(Excerpted records begins)
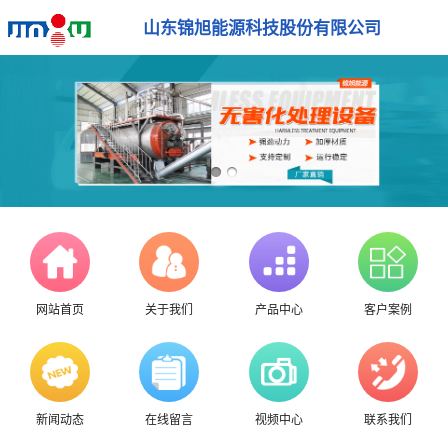
山东锦旭能源科技股份有限公司
网站首页
关于我们
产品中心
客户案例
新闻动态
在线留言
视频中心
联系我们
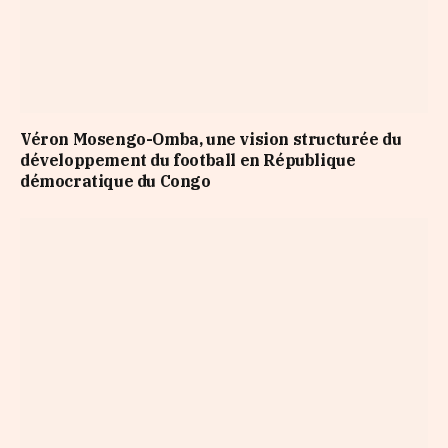
Véron Mosengo-Omba, une vision structurée du
développement du football en République
démocratique du Congo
(Excerpted records ends)
**What you will do**
Drop every picture and repeat the rest of the entries exactly.

**Task output**
山东锦旭能源科技股份有限公司
网站首页
关于我们
产品中心
客户案例
新闻动态
在线留言
视频中心
联系我们
Véron Mosengo-Omba, une vision structurée du
développement du football en République
démocratique du Congo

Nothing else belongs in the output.